Instructions to follow: Copy each of the following rows word for word, keeping the same order and line breaks.

Segment Start: Provided data

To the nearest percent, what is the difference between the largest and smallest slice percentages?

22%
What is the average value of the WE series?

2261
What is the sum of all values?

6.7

Segment End: Provided data

Solution for this task:
To the nearest percent, what is the difference between the largest and smallest slice percentages?

22%
What is the average value of the WE series?

2261
What is the sum of all values?

6.7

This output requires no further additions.